We included the following text on the discussion (lines 450-452): “The doses used in the present study were 0.5 and 5 mg Fe/kg body weight, which is equivalent to the recommended clinical dose for some approved magnetic nanoparticles (~0.5 mg/kg body weight [7, 19]) and 10 times the recommended dose.”

 

Point 2: The experimental methods for tissue sectioning and staining should be added.

Response 2: The methods for tissue sectioning and staining were better described in lines 232-238.

This part now reads: “Sections (5 μm thick) were cut using a Leica microtome (Leica RM2125 RTS Rotary Microtome, Leica Biosystems, Germany). Three sample sections were randomly chosen from each block and placed in glass slides. Section were then deparaffinized, hydrated with decreasing concentrations of ethanol to distilled water and stained with hematoxylin and eosin (H&E). Slides were then dehydrated in a graded series of ethanol, cleared in xylene and mounted with a coverslip and Entellan (Sigma Aldrich, St. Louis, USA).”

Point 3: Data were incompletely presented in some studies in this manuscript. For example, in Figure 4, the authors only studied the T0.5 group with ultrasonography. What about the control and T5 groups?

Response 3: We did study all animals from all groups by ultrasonography (please, see the description of the results in lines 325-334 and Figure 4C). We only selected a representative image to show in Figure 4A, which happened to be from a T0.5 group animal. We included that all animals were evaluated by ultrasonography in the material and methods to make it clearer. Lines 134-135 now read – “Abdominal ultrasound analyses were performed in all animals at the end of the 4th, 6th, 7th, 8th, 9th and 10th months after treatment.”

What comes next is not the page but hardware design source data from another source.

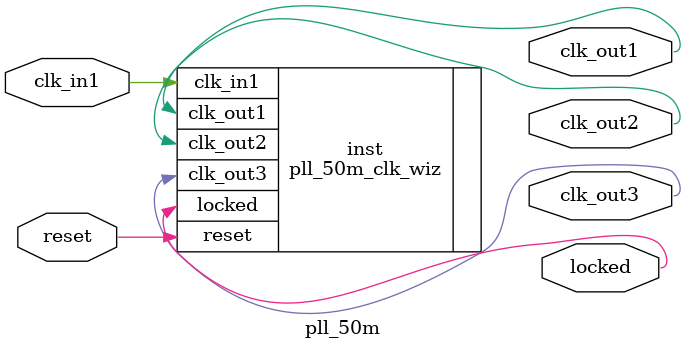
<source format=v>


`timescale 1ps/1ps

(* CORE_GENERATION_INFO = "pll_50m,clk_wiz_v6_0_8_0_0,{component_name=pll_50m,use_phase_alignment=true,use_min_o_jitter=false,use_max_i_jitter=false,use_dyn_phase_shift=false,use_inclk_switchover=false,use_dyn_reconfig=false,enable_axi=0,feedback_source=FDBK_AUTO,PRIMITIVE=MMCM,num_out_clk=3,clkin1_period=20.000,clkin2_period=10.0,use_power_down=false,use_reset=true,use_locked=true,use_inclk_stopped=false,feedback_type=SINGLE,CLOCK_MGR_TYPE=NA,manual_override=false}" *)

module pll_50m 
 (
  // Clock out ports
  output        clk_out1,
  output        clk_out2,
  output        clk_out3,
  // Status and control signals
  input         reset,
  output        locked,
 // Clock in ports
  input         clk_in1
 );

  pll_50m_clk_wiz inst
  (
  // Clock out ports  
  .clk_out1(clk_out1),
  .clk_out2(clk_out2),
  .clk_out3(clk_out3),
  // Status and control signals               
  .reset(reset), 
  .locked(locked),
 // Clock in ports
  .clk_in1(clk_in1)
  );

endmodule

</source>
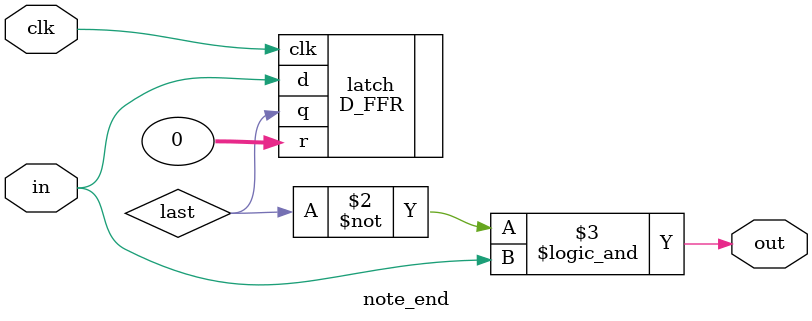
<source format=v>

module note_end(clk,in,out);
	input clk,in;
	output out;
	wire last;
	
	D_FFR latch(.clk(clk),
				.r(0),
				.d(in),
				.q(last)
				);
				
	assign out = ~last && in;		//用前一个值和后一个值来判断结束，因为信号可能占多个时钟周期
endmodule
</source>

Point 4: The results of histological studies were not well-organized. The authors need to present all the H&E staining images for all the major organs collected from both the control and the experimental groups for comparisons.

Response 4: As requested, Figures 8 and 9 were replaced and now show all the major organs collected from both the control and the experimental groups.

Point 5: Standard deviations for data should be plotted in Figure 3.

Response 5: The Standard Deviation was included in Figure 3.

Round 2

Reviewer 3 Report

All my comments have been addressed. Therefore, I recommend acceptance of this manuscript.